Stated goal 1: The mailing-list message about the traceoff trigger proposes calling it after the event is recorded. Explain the reason the message gives for this change.
Stated goal 2: What example does the mailing-list message about the traceoff trigger give of tracing between a pair of events?
Stated goal 3: Retype the part of the mailing-list message about the traceoff trigger from "Thanks for the" to "at this today.".

Selection:
....

On Fri, 23 Sep 2016 22:11:33 +0900
Masami Hiramatsu <[email protected]> wrote:

> Ping?

Thanks for the ping. I've been hacking on other things lately that,
even though I marked this as "todo", it has falling in my INBOX abyss.

I'll take a look at this today.

-- Steve

> 
> On Fri,  9 Sep 2016 01:05:45 +0900
> Masami Hiramatsu <[email protected]> wrote:
> 
> > Call traceoff trigger after the event is recorded.
> > Since current traceoff trigger is called before recording
> > the event, we can not know when the trace is off by what event.
> > 
> > Typical usecase of traceoff/traceon trigger is tracing
> > function calls and trace events between a pair of events.
> > For example, trace function calls between syscall entry/exit.

....

Records in a dataset:
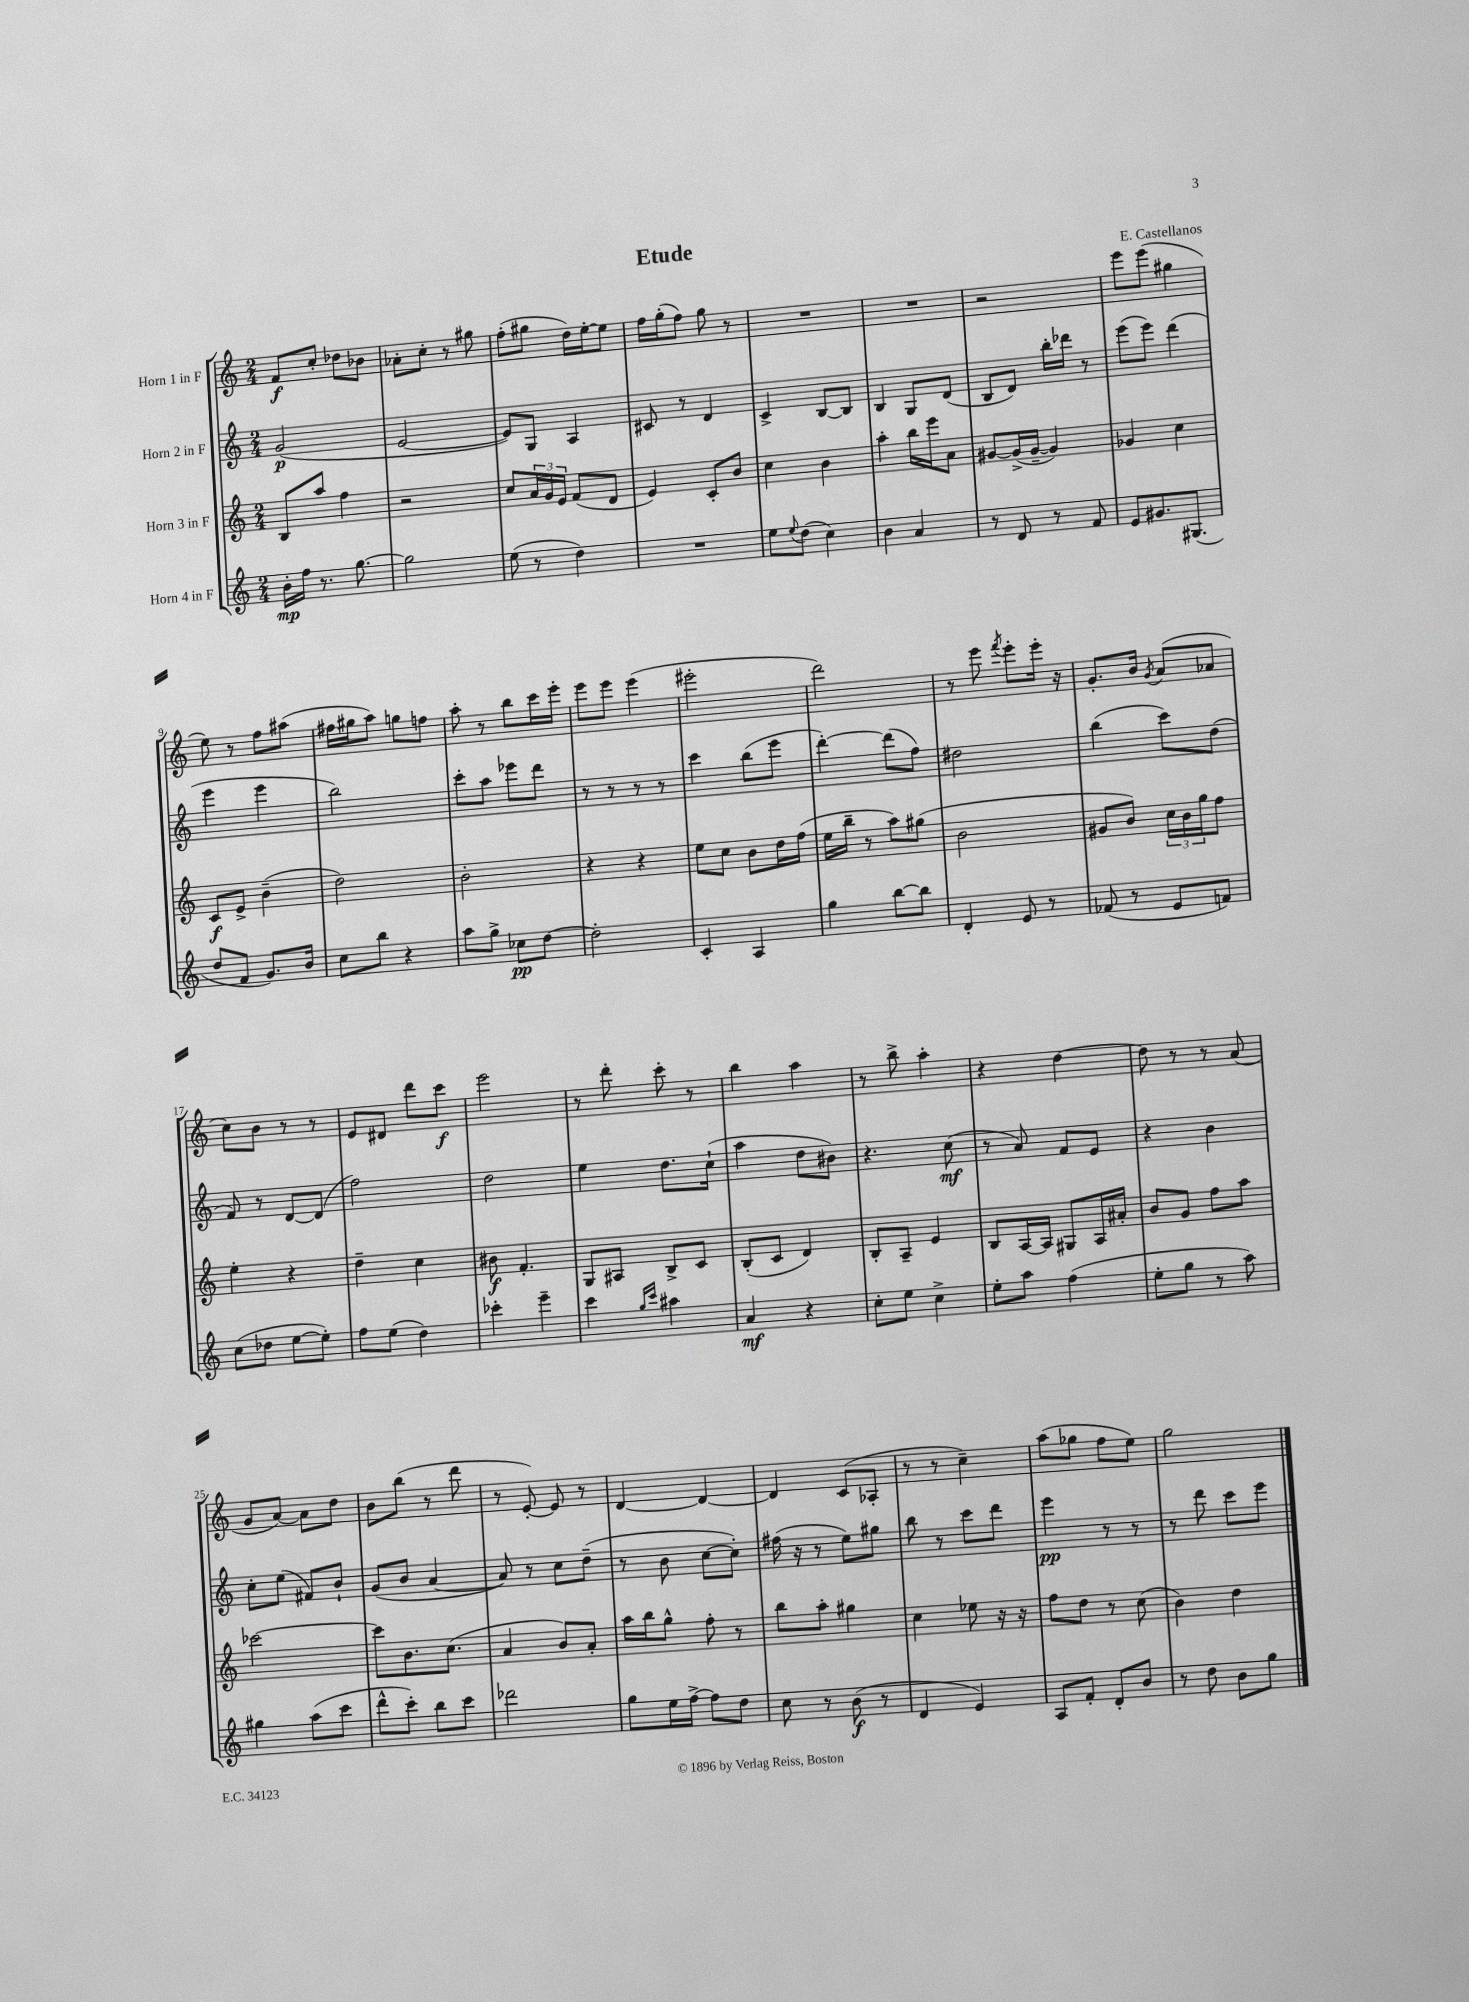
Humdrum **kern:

**kern	**kern	**kern	**kern
*staff4	*staff3	*staff2	*staff1
*clefG2	*clefG2	*clefG2	*clefG2
*k[]	*k[]	*k[]	*k[]
*M2/4	*M2/4	*M2/4	*M2/4
16b'	8B	(2g	8f
16ff	.	.	.
8.r	8aa	.	8cc'
.	4ff	.	8dd-
[8.gg	.	.	.
.	.	.	8b-
=	=	=	=
2gg]	2r	[2e	8a-'
.	.	.	8cc'
.	.	.	8r
.	.	.	8gg#
=	=	=	=
(8ee	8cc	8e])	(8ff'
8r	24a	8G	8gg#
.	24g	.	.
.	24e	.	.
4dd)	(8f	4A	16dd)
.	.	.	[16ee'
.	8d	.	8ee]
=	=	=	=
2r	4e)	8c#	16ff
.	.	.	(16gg'
.	.	8r	8ff)
.	8c'	4d	8gg
.	8b	.	8r
=	=	=	=
8ee	4cc	4c^	2r
8qqee	.	.	.
(8dd	.	.	.
4cc)	4b	[8B	.
.	.	8B]	.
=	=	=	=
4b	4aa'	4B	2r
4a	16bb	8G	.
.	16eee	.	.
.	8a	(8d	.
=	=	=	=
8r	[8g#	8B	2r
8d	(16g#^]	8d)	.
.	[16g#~	.	.
8r	4g#])	16bb'	.
.	.	16ddd-	.
8f	.	8r	.
=	=	=	=
8e	4g-	(8eee	8eee
8.g#	.	8eee)	(8eee
.	4cc	(4ddd	4gg#
(8.G#	.	.	.
=	=	=	=
8dd	8c	4eee	8ee)
8f	8e^	.	8r
8.g)	(4b~	4eee	8ff
.	.	.	(8aa#
16b	.	.	.
=	=	=	=
8cc	2dd)	2bb)	16ff#
.	.	.	16gg#
8bb	.	.	8aa)
4r	.	.	8gg
.	.	.	8ff
=	=	=	=
8aa	2b'	8ccc'	8aa'
8gg^	.	8aa	8r
8cc-	.	8eee-	8bb
[8dd	.	8ddd	16ccc
.	.	.	16eee'
=	=	=	=
2dd']	4r	8r	8eee
.	.	8r	8eee
.	4r	8r	(4eee
.	.	8r	.
=	=	=	=
4c'	8ee	4ccc	2eee#'
.	8cc	.	.
4A	8b	(8bb	.
.	16dd	8eee	.
.	(16ff	.	.
=	=	=	=
4gg	16ee	[4ddd')	2ddd)
.	16bb~	.	.
.	8r	.	.
[8bb	8aa)	(8ddd]	.
8bb]	(8gg#	8ff)	.
=	=	=	=
4d'	2b	2dd#	8r
.	.	.	8eee
.	.	.	8qfff
8e	.	.	8eee'
8r	.	.	16eee'
.	.	.	16r
=	=	=	=
(8f-	8g#	(4bb	8.g'
8r	8b)	.	.
.	.	.	16b
.	.	.	8qg
8e	24cc	8ccc)	(8a
.	24b	.	.
.	24gg	.	.
8f)	8ff	(8dd	8a-
=	=	=	=
(8cc	4ee'	8f)	8cc)
8dd-	.	8r	8b
[8ee	4r	[8d	8r
8ee'])	.	(8d]	8r
=	=	=	=
8ff	4dd~	2ff)	8e
(8ee	.	.	8d#
4dd)	4cc	.	8ddd
.	.	.	8ccc
=	=	=	=
4ccc-'	8b#	2dd	2eee
.	4.f'	.	.
4eee~	.	.	.
=	=	=	=
4ccc	8G	4ee	8r
.	8A#	.	8ddd'
16qqgg	.	.	.
16qqccc	.	.	.
4aa#	8B^	8.dd	8ccc'
.	8c	.	8r
.	.	(16cc`	.
=	=	=	=
4a	(8B'	4aa	4bb
.	8c	.	.
4r	4d)	8dd	4aa
.	.	8b#)	.
=	=	=	=
8cc'	8B'	4.r	8r
8ee	8A~	.	8bb^
4cc^	4e	.	4aa'
.	.	(8cc	.
=	=	=	=
8ee'	8B	8r	4r
8aa	[16A	8a)	.
.	16A]	.	.
(4ff	8G#	8f	[4dd
.	16A	8e	.
.	16a#'	.	.
=	=	=	=
8ee'	8b	4r	8dd]
8gg	8g	.	8r
8r	8ff	4b	8r
8aa)	8aa	.	(8a
=	=	=	=
4gg#	[2ccc-	8cc'	8g
.	.	(8ee	[8a)
(8aa	.	8f#)	8a]
8ccc	.	8b`	8dd
=	=	=	=
8ddd^^	8ccc-]	(8g	8b
8ccc')	8.b	8b	(8bb
8bb	.	[4a	8r
.	(8.cc	.	.
8ccc	.	.	8ddd
=	=	=	=
2ddd-	4a	8a])	8r
.	.	8r	[8e')
.	8b)	8cc	8e]
.	8a'	(8dd~	8r
=	=	=	=
8gg	16aa	8r	[4d
.	16bb	.	.
16ee	8gg^^	8b	.
[16ff^	.	.	.
8ff]	8ff'	[8cc	4d_
8dd	8r	8cc'])	.
=	=	=	=
8cc	8bb	(16ff#	4d]
.	.	16r	.
8r	8aa'	8r	.
(8b	4gg#	8ee)	(8c
8r	.	8gg#	8A-'
=	=	=	=
4d	4cc	8bb	8r
.	.	8r	8r
4e)	8ee-	8ccc	4cc~)
.	16r	8ddd	.
.	16r	.	.
=	=	=	=
8A	8ff	4eee	(8aa
8f'	8dd	.	8gg-
8d'	8r	8r	8ff
8b	(8cc	8r	8ee)
=	=	=	=
8r	4b)	8r	2gg
8dd	.	8ddd	.
8b	4dd	8ccc	.
8gg	.	8eee	.
==	==	==	==
*-	*-	*-	*-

....

Problem solution 1: The traceoff trigger is currently called before the event is recorded. Because of that, there is no way to know which event turned the trace off.

Problem solution 2: Tracing function calls between syscall entry and exit.

Problem solution 3:
Thanks for the ping. I've been hacking on other things lately that,
even though I marked this as "todo", it has falling in my INBOX abyss.

I'll take a look at this today.